Reminder on Definitions:
Homology: Two sequences are homologous, if there existed an ancestral molecule in the past that is ancestral to both of the sequences

3) Align sequences

(most algorithms used for phylogenetic reconstruction require a global alignment. An exception is statalign
from Thorne JL, and Kishino H, 1992, Freeing phylogenies from artifacts of alignment. Mol Bio Evol 9:1148-1162)

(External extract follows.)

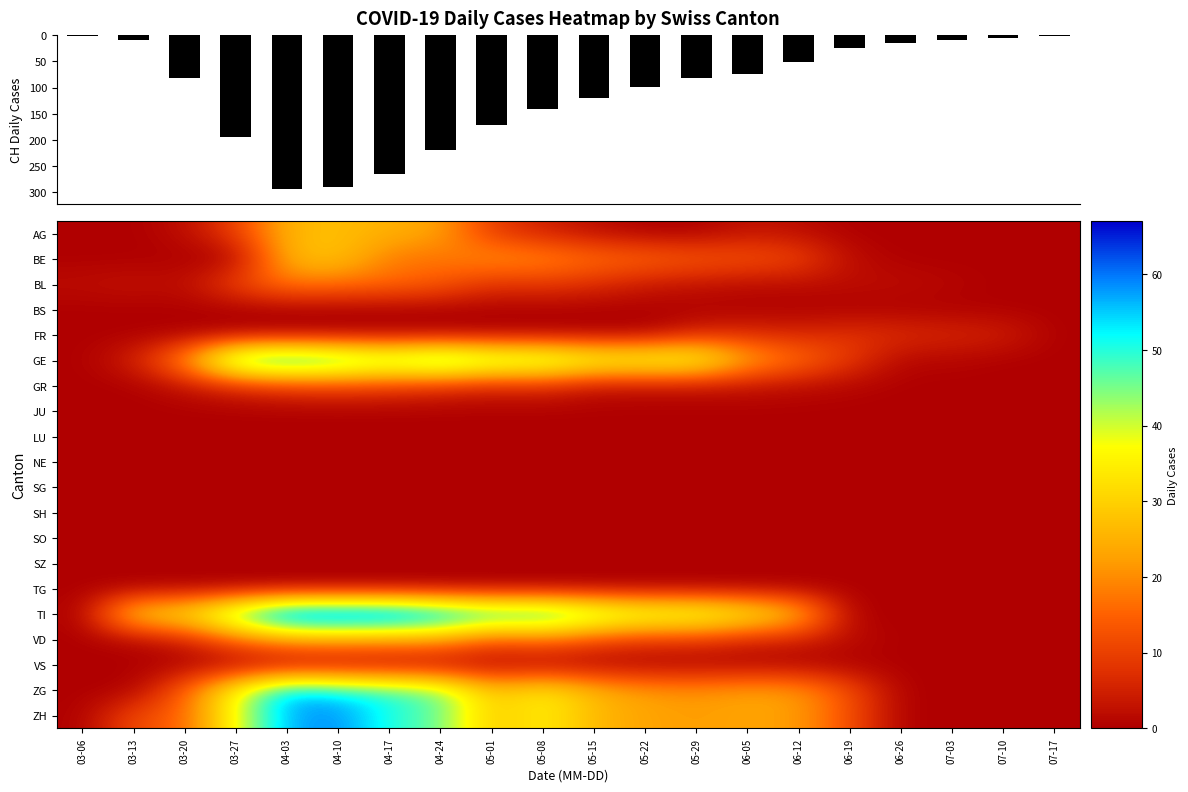

True or false: SH has a value of 0 at 03-20.

True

Some evolutionary biologists recommend to select only the part of the alignment that is reliable. (Discuss!) Modify alignment, if necessary.

 

4) Reconstruct evolutionary history

    A) Distance analyses

      1. calculate pairwise distances
        (different distance measures, correction for multiple hits, correction for codon bias)
      2. make distance matrix (table of pairwise corrected distances)
      3. calculate tree from distance matrix
i) using optimality criterion
(e.g.: smallest error between distance matrix
and distances in tree, or use
ii) algorithmic approaches (UPGMA or neighbor joining)

    B) Parsimony analyses

      find that tree that explains sequence data with minimum number of substitutions

      (tree includes hypothesis of sequence at each of the nodes)

       

    C) Maximum Likelihood analyses

      given a model for sequence evolution, find the tree that has the highest probability under this model.

      This approach can also be used to successively refine the model.

      Bayesian statistics use ML analyses to calculate posterior probabilities for trees, clades and evolutionary parameters. Especially MCMC approaches have become very popular in the last year, because they allow to estimate evolutionary parameters (e.g., which site in a virus protein is under positive selection), without assuming that one actually knows the "true" phylogeny.

       

      D - ...) Else:
      spectral analyses, evolutionary parsimony, i.e., look only at patterns of substitutions,

Another way to categorize methods of phylogenetic reconstruction is to ask if they are using

  • an optimality criterion (e.g.: smallest error between distance matrix and distances in tree, least number of steps), or
  • algorithmic approaches (UPGMA or neighbor joining)

5) Interpret the result.

It is especially important to consider artifacts that might originate in phylogenetic reconstruction, and to asses the reliability of your results.